Contagious: Love in the Time of Ebola

Ebola Illustration by André Carrilho

Ebola Illustration by André Carrilho

Here in Madrid I take a twenty minute walk to mass every Sunday. Directly in my path is the hospital. Her hospital. The one with the ‘Ebola Nurse’. The local papers run several front page stories about her every day. A bank of cameras and news vans huddle permanently just outside the gate waiting for something. There was even a public debate about whether her dog should be euthanized — animal rights on one side and Ebola paranoia on the other. Paranoia won. Excalibur, the dog, was destroyed Wednesday. Her husband remains in quarantine.

As I passed by Sunday evening on my way to church, I looked up at her sixth floor window. At what, exactly, I’m not sure. For what, exactly, I don’t know. It’s not often you know the name of a stranger on a particular floor of a hospital. It’s not often an entire floor is given over for one patient. In any case, we fixate on that which threatens us. Otherwise, we turn away. The image above from Vanity Fair contributor André Carrilho tells this sad truth with haunting eloquence.
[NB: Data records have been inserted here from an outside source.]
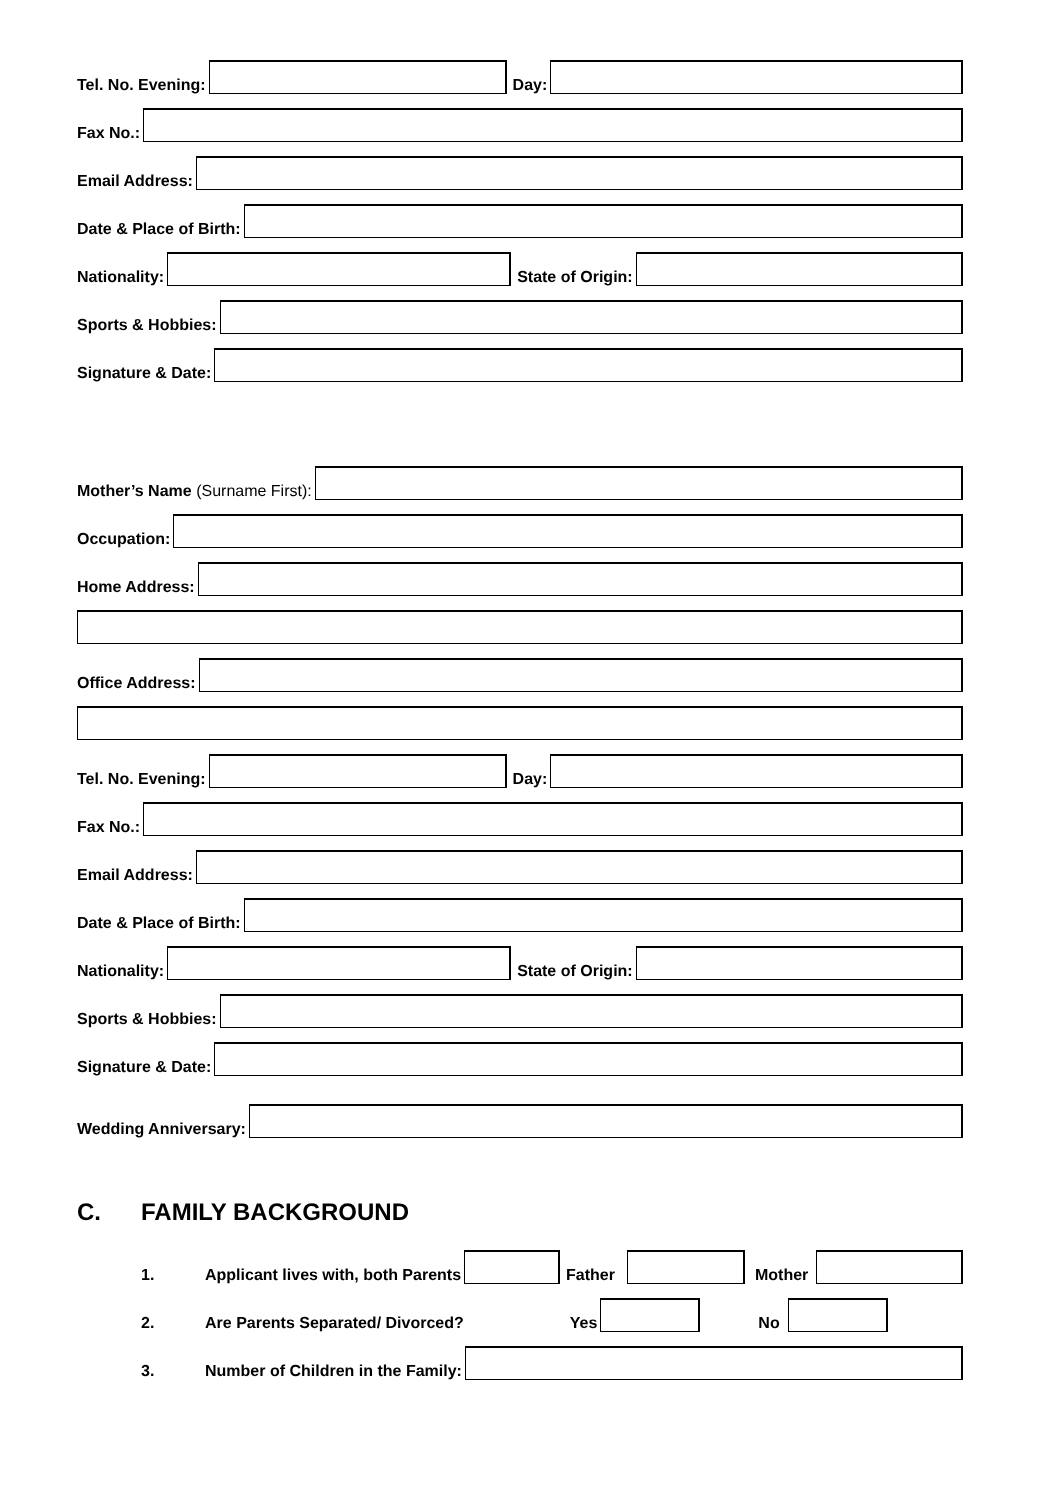Tel. No. Evening:
Day:
Fax No.:
Email Address:
Date & Place of Birth:
Nationality:
State of Origin:
Sports & Hobbies:
Signature & Date:
Mother’s Name (Surname First):
Occupation:
Home Address:
Office Address:
Tel. No. Evening:
Day:
Fax No.:
Email Address:
Date & Place of Birth:
Nationality:
State of Origin:
Sports & Hobbies:
Signature & Date:
Wedding Anniversary:
C. FAMILY BACKGROUND
1. Applicant lives with, both Parents
Father
Mother
2. Are Parents Separated/ Divorced? Yes
No
3. Number of Children in the Family:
Carrilho’s image sits comfortably in line with biblical parable and prophecy. Disease becomes a catalyst for prophetic social commentary and Ebola, the latest leprosy. It’s no accident that leprosy figures so prominently in the biblical narratives. The scriptures are about love and leprosy (like Ebola) is a disease of untouchability. The natural suffering of illness (contamination) begets a moral evil (marginalization). Disease, Ebola or otherwise, is not our only ailment. There is blindness too, and the current crisis might be one of attention and care more than contagion.

Ebola isn’t the only disease that deserves our attention, nor is it the most dangerous. But the way in which it has captured our imagination (or failed to) in recent months reveals a disease far more deadly and pernicious. Its symptoms? Fear and isolation. Paranoia and exclusion. With this disease we ask only, Is it contagious? Can I catch it? We’re obsessively concerned about one sick person when thousands are dying. And why? Because we’re worried that it might touch us. And what if? What if the lives and suffering of others actually affected us?

Here’s another question: What if we came to understand that they already do? What if we knew that remaining untouched and unmoved meant that we were already dead? What if, instead of fear we were struck with care, instead of paranoia, love? What a cure we would have found! Perhaps then we would move more quickly. Perhaps then we would answer the cries for help. Perhaps then we would replace every selfless infected nurse with a thousand more.